I guess the first question is, “freeze out from what*?”
Control – Decision-making
Disclosures of Company Business
Profits in the Company
Employment in the Company.
What should a business owner/operator do to protect himself/herself?
Well, you have two readily apparent choices – address the issue before the business is formed, or address it once the problem arises.
1. addressing the problems before the business starts.
The easiest way is this option: Get an Attorney involved at the onset of the business relationship.
Many of these business disputes in closely held companies could be resolved if, before going into business, the parties openly communicated their expectations, concerns, and clearly articulated in the formation documents (articles of incorporation/organization, Bylaws, Operating Agreement) a way out of the business relationship.
This could be the most cost-effective way to ensure to resolve business disputes – address them before they happen – with open communication, and clearly and concisely drafted (and executed!) documents.
2. addressing the problems once they occur: Shareholder/Member Oppression Lawsuit.

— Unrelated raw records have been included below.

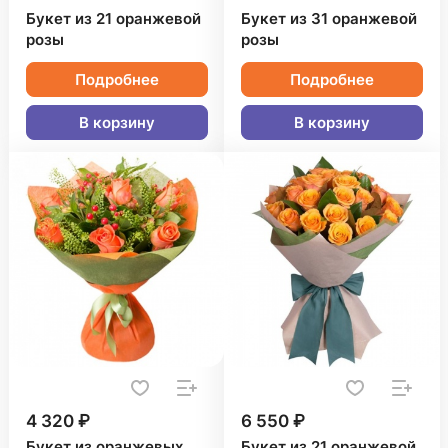
Букет из 21 оранжевой
Букет из 31 оранжевой
розы
розы
Подробнее
Подробнее
В корзину
В корзину
4 320 ₽
6 550 ₽
Букет из оранжевых
Букет из 21 оранжевой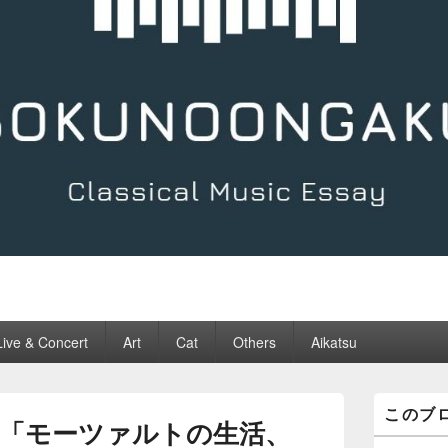
Live & Concert
Art
Cat
Others
Aikatsu
メ
このブ
イ
 「モーツァルトの生活、
ン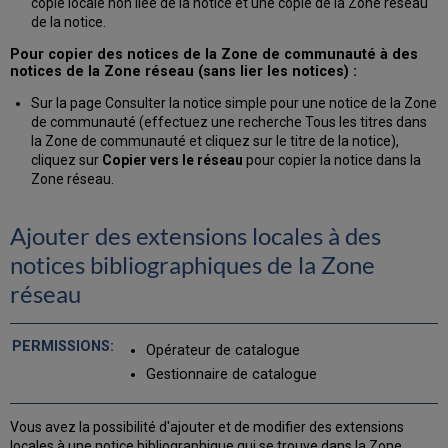
copie locale non liée de la notice et une copie de la Zone réseau
de la notice.
Pour copier des notices de la Zone de communauté à des
notices de la Zone réseau (sans lier les notices) :
Sur la page Consulter la notice simple pour une notice de la Zone
de communauté (effectuez une recherche Tous les titres dans
la Zone de communauté et cliquez sur le titre de la notice),
cliquez sur
Copier vers le réseau
pour copier la notice dans la
Zone réseau.
Ajouter des extensions locales à des
notices bibliographiques de la Zone
réseau
Opérateur de catalogue
Gestionnaire de catalogue
Vous avez la possibilité d'ajouter et de modifier des extensions
locales à une notice bibliographique qui se trouve dans la Zone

I have had several clients recently who have had to proceed with this second option – in one instance my client, the minority shareholder, wanted out of the business and the controlling shareholders, who had not made distributions to my client in over a decade, while they paid themselves hefty salaries, would not “buy him out” according to, based upon our interpretation, the proper mechanism called for in the formation documents.

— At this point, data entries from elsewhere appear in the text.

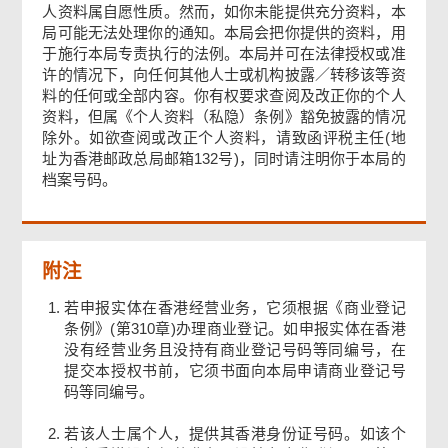
人资料属自愿性质。然而，如你未能提供充分资料，本
第 3 部
局可能无法处理你的通知。本局会把你提供的资料，用
于施行本局专责执行的法例。本局并可在法律授权或准
许的情况下，向任何其他人士或机构披露／转移该等资
申请人签署
料的任何或全部内容。你有权要求查阅及改正你的个人
资料，但属《个人资料（私隐）条例》豁免披露的情况
除外。如欲查阅或改正个人资料，请致函评税主任(地
确认通知书
址为香港邮政总局邮箱132号)，同时请注明你于本局的
档案号码。
附注
若申报实体在香港经营业务，它须根据《商业登记
条例》(第310章)办理商业登记。如申报实体在香港
没有经营业务且没持有商业登记号码等同编号，在
提交本授权书前，它须书面向本局申请商业登记号
码等同编号。
若该人士属个人，提供其香港身份证号码。如该个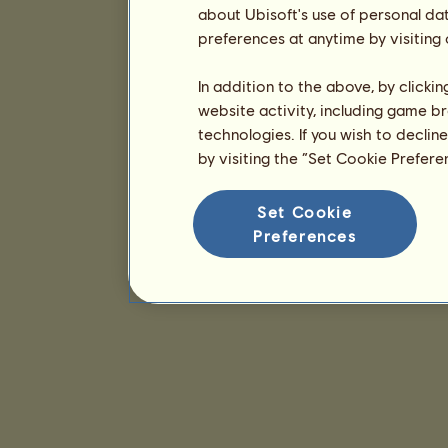
about Ubisoft's use of personal da
preferences at anytime by visiting
In addition to the above, by clicki
website activity, including game br
technologies. If you wish to declin
by visiting the “Set Cookie Prefer
Set Cookie
Preferences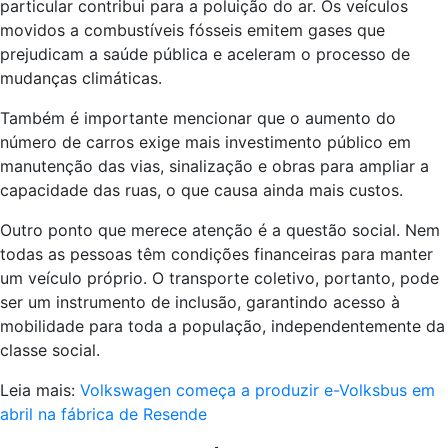
particular contribui para a poluição do ar. Os veículos
movidos a combustíveis fósseis emitem gases que
prejudicam a saúde pública e aceleram o processo de
mudanças climáticas.
Também é importante mencionar que o aumento do
número de carros exige mais investimento público em
manutenção das vias, sinalização e obras para ampliar a
capacidade das ruas, o que causa ainda mais custos.
Outro ponto que merece atenção é a questão social. Nem
todas as pessoas têm condições financeiras para manter
um veículo próprio. O transporte coletivo, portanto, pode
ser um instrumento de inclusão, garantindo acesso à
mobilidade para toda a população, independentemente da
classe social.
Leia mais:
Volkswagen começa a produzir e-Volksbus em
abril na fábrica de Resende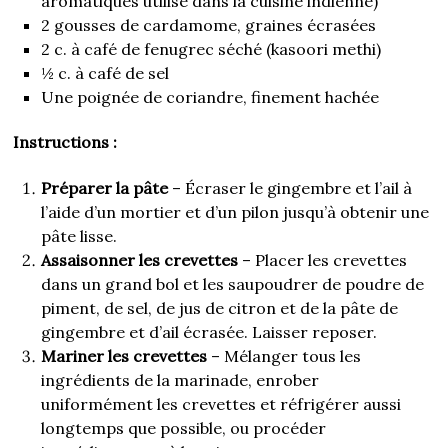
aromatiques utilisé dans la cuisine indienne)
2 gousses de cardamome, graines écrasées
2 c. à café de fenugrec séché (kasoori methi)
½ c. à café de sel
Une poignée de coriandre, finement hachée
Instructions :
Préparer la pâte
– Écraser le gingembre et l’ail à
l’aide d’un mortier et d’un pilon jusqu’à obtenir une
pâte lisse.
Assaisonner les crevettes
– Placer les crevettes
dans un grand bol et les saupoudrer de poudre de
piment, de sel, de jus de citron et de la pâte de
gingembre et d’ail écrasée. Laisser reposer.
Mariner les crevettes
– Mélanger tous les
ingrédients de la marinade, enrober
uniformément les crevettes et réfrigérer aussi
longtemps que possible, ou procéder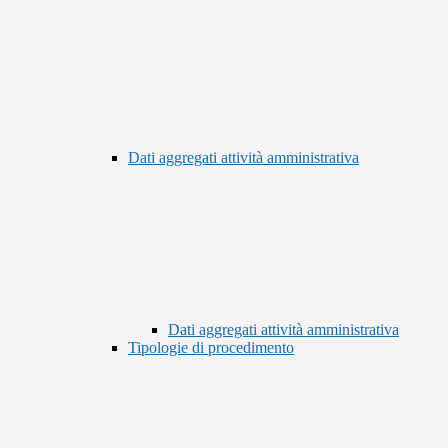
Dati aggregati attività amministrativa
Dati aggregati attività amministrativa
Tipologie di procedimento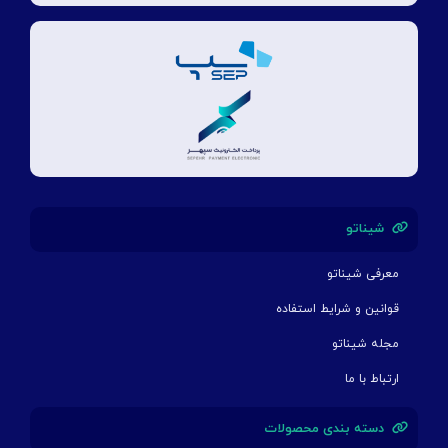
شیناتو
معرفی شیناتو
قوانین و شرایط استفاده
مجله شیناتو
ارتباط با ما
دسته بندی محصولات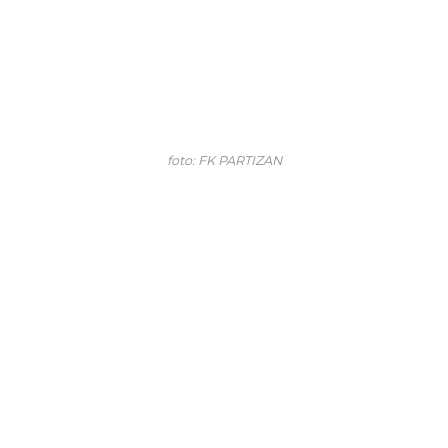
foto: FK PARTIZAN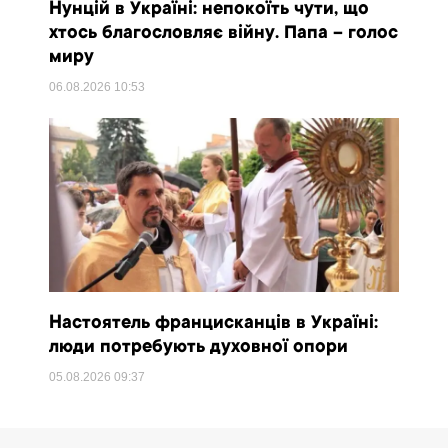
Нунцій в Україні: непокоїть чути, що
хтось благословляє війну. Папа – голос
миру
06.08.2026
10:53
Настоятель францисканців в Україні:
люди потребують духовної опори
05.08.2026
09:37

The problem was that the documents did not clearly spell out the proper mechanism for buying a shareholder out (and importantly to me, this document was drafted by some other law firm :))
So, Michigan law provided my client a cause of action against the shareholders:
Minority Shareholder Oppression, MCL 450.1489
Although this Statute applies to closely held corporations, there is also a virtually similar Michigan statute that applies to LLCs.
Lesson:
Although sometimes filing a law suit for Minority Oppression is warranted due to the egregious misconduct of those in control of the company- it is always best to avoid litigation when possible. The obvious take away points are two-fold:
1. Get an attorney involved before the business relationship begins and clearly document the business relationship, especially an exit strategy.
2. If you are being frozen out of control in a business – Michigan law gives you broad remedies, including the minority shareholder oppression statute.